__WHAT YOU NEED TO DO__. An exact transcription of every record below is required, with the pictures left out.

[Dataset entries]
-=-=-

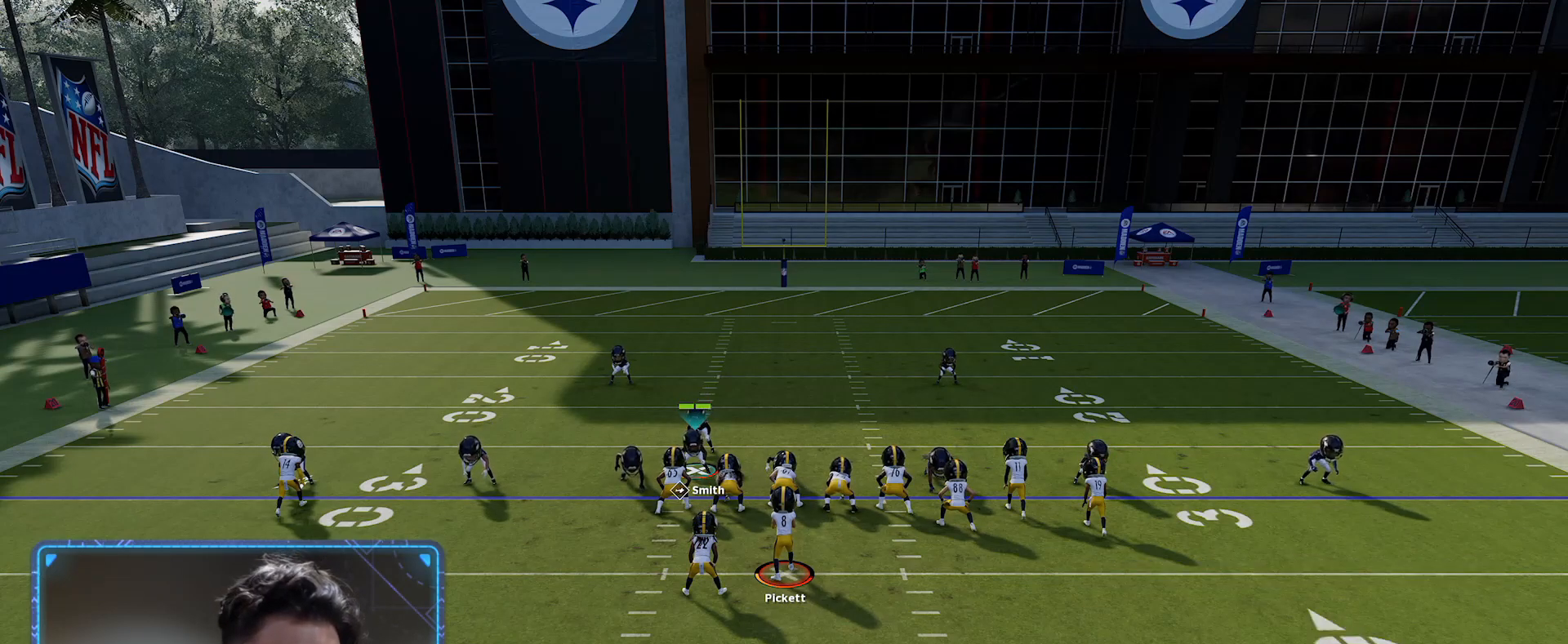
{"buttons": [], "left_stick": "down-left", "right_stick": "center", "events": [[34, "A", "up"], [67, "left_stick", "down-left"], [234, "left_stick", "center"], [384, "left_stick", "left"], [450, "left_stick", "down-left"]]}
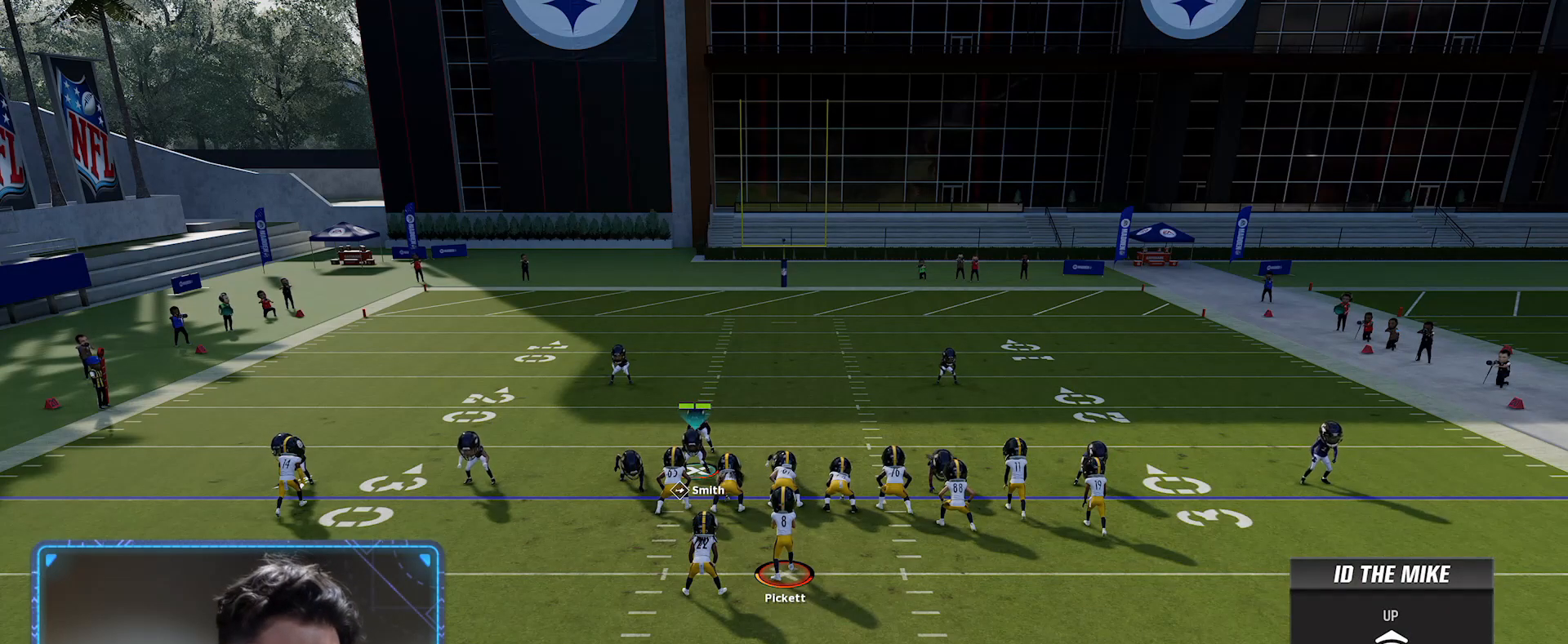
{"buttons": [], "left_stick": "left", "right_stick": "center", "events": [[50, "left_stick", "center"], [317, "left_stick", "left"]]}
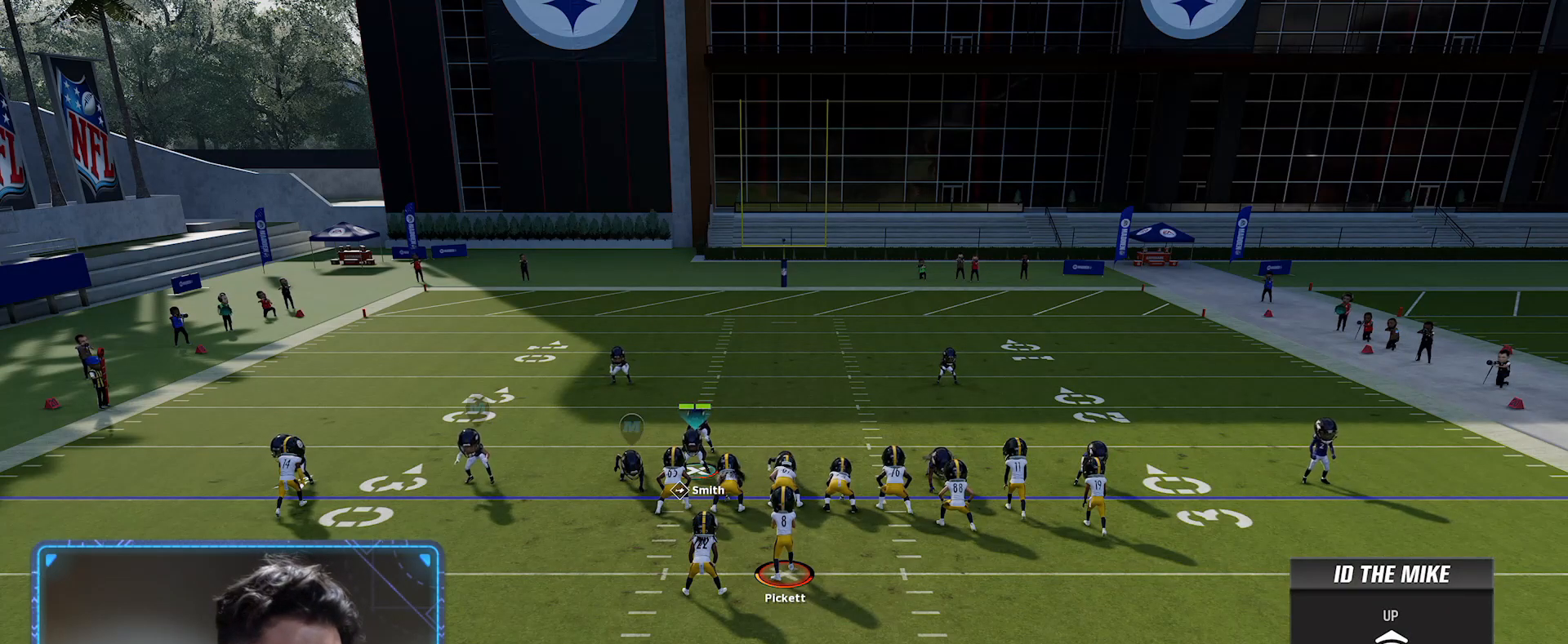
{"buttons": ["R2"], "left_stick": "center", "right_stick": "center", "events": [[17, "left_stick", "center"], [100, "A", "down"], [200, "A", "up"], [250, "R2", "down"]]}
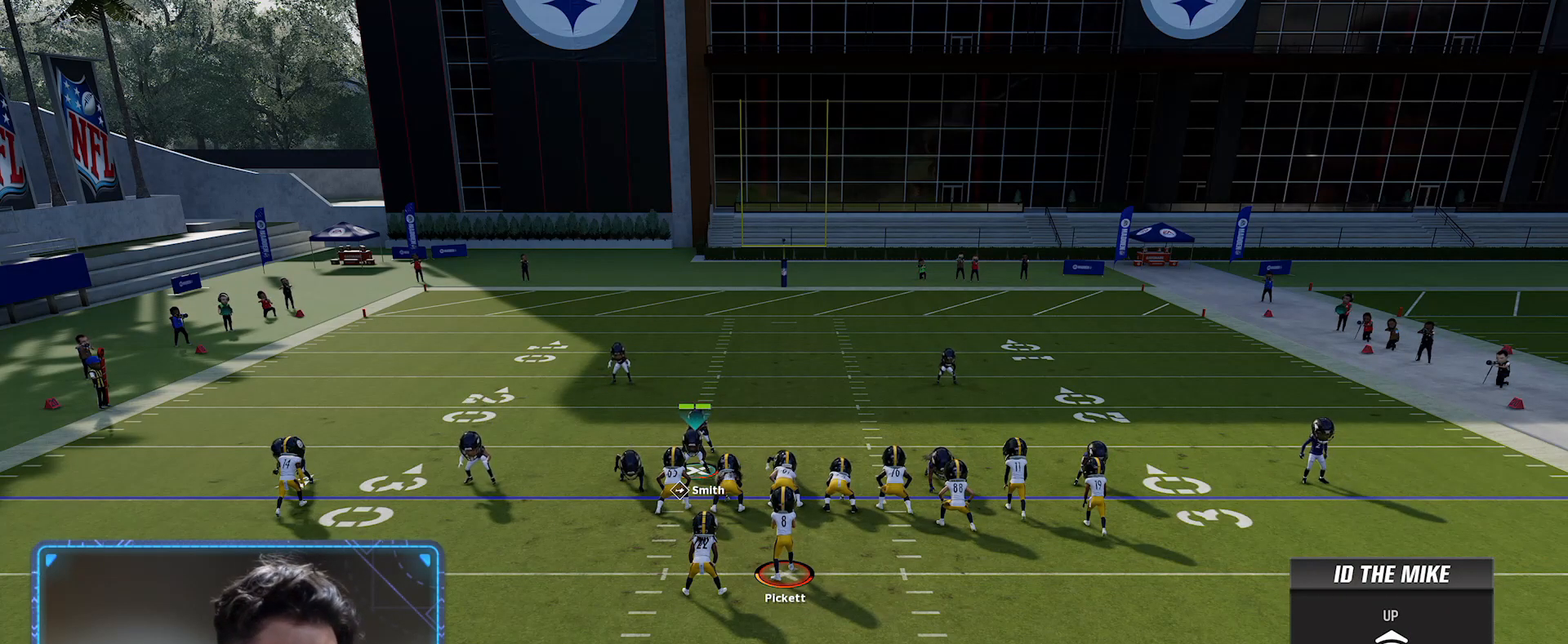
{"buttons": ["A"], "left_stick": "center", "right_stick": "center", "events": [[200, "R2", "up"], [400, "A", "down"]]}
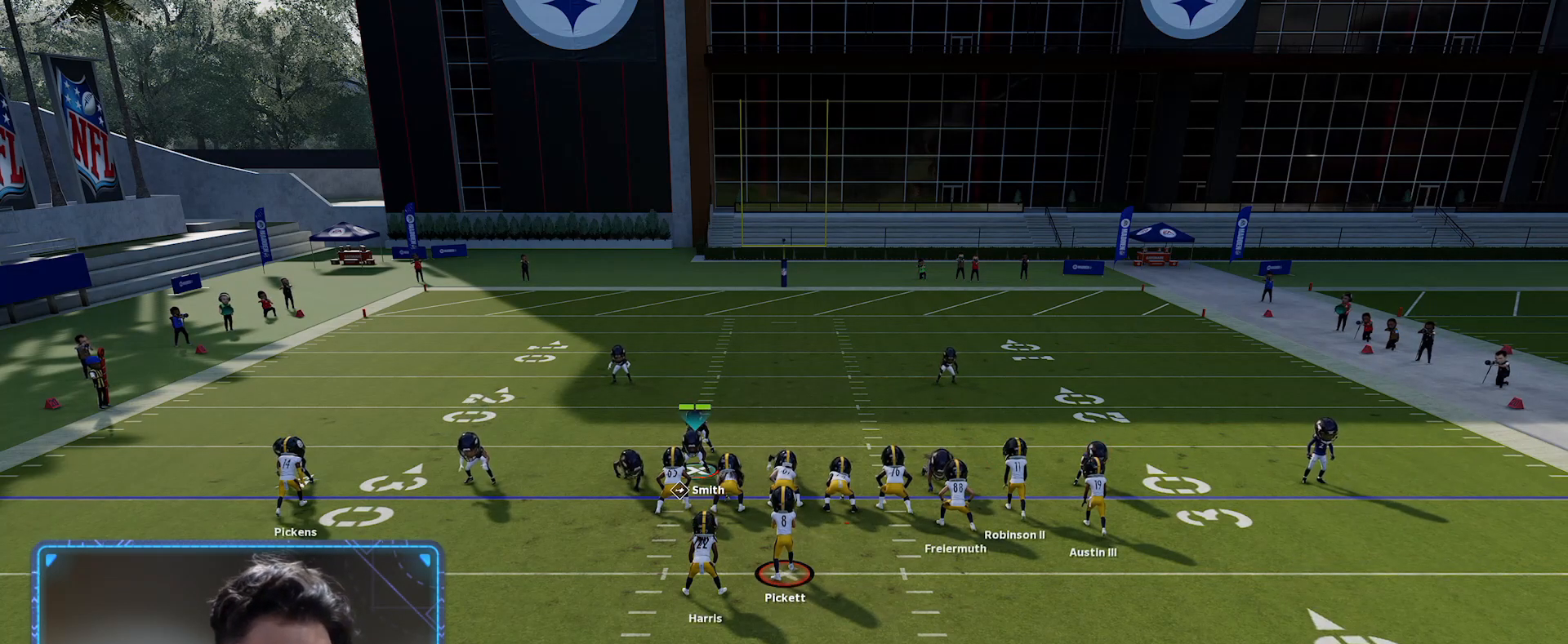
{"buttons": [], "left_stick": "down-right", "right_stick": "center", "events": [[50, "A", "up"], [367, "left_stick", "down-right"]]}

-=-=-

__YOUR RESPONSE__.
{"buttons": [], "left_stick": "down-left", "right_stick": "center", "events": [[34, "A", "up"], [67, "left_stick", "down-left"], [234, "left_stick", "center"], [384, "left_stick", "left"], [450, "left_stick", "down-left"]]}
{"buttons": [], "left_stick": "left", "right_stick": "center", "events": [[50, "left_stick", "center"], [317, "left_stick", "left"]]}
{"buttons": ["R2"], "left_stick": "center", "right_stick": "center", "events": [[17, "left_stick", "center"], [100, "A", "down"], [200, "A", "up"], [250, "R2", "down"]]}
{"buttons": ["A"], "left_stick": "center", "right_stick": "center", "events": [[200, "R2", "up"], [400, "A", "down"]]}
{"buttons": [], "left_stick": "down-right", "right_stick": "center", "events": [[50, "A", "up"], [367, "left_stick", "down-right"]]}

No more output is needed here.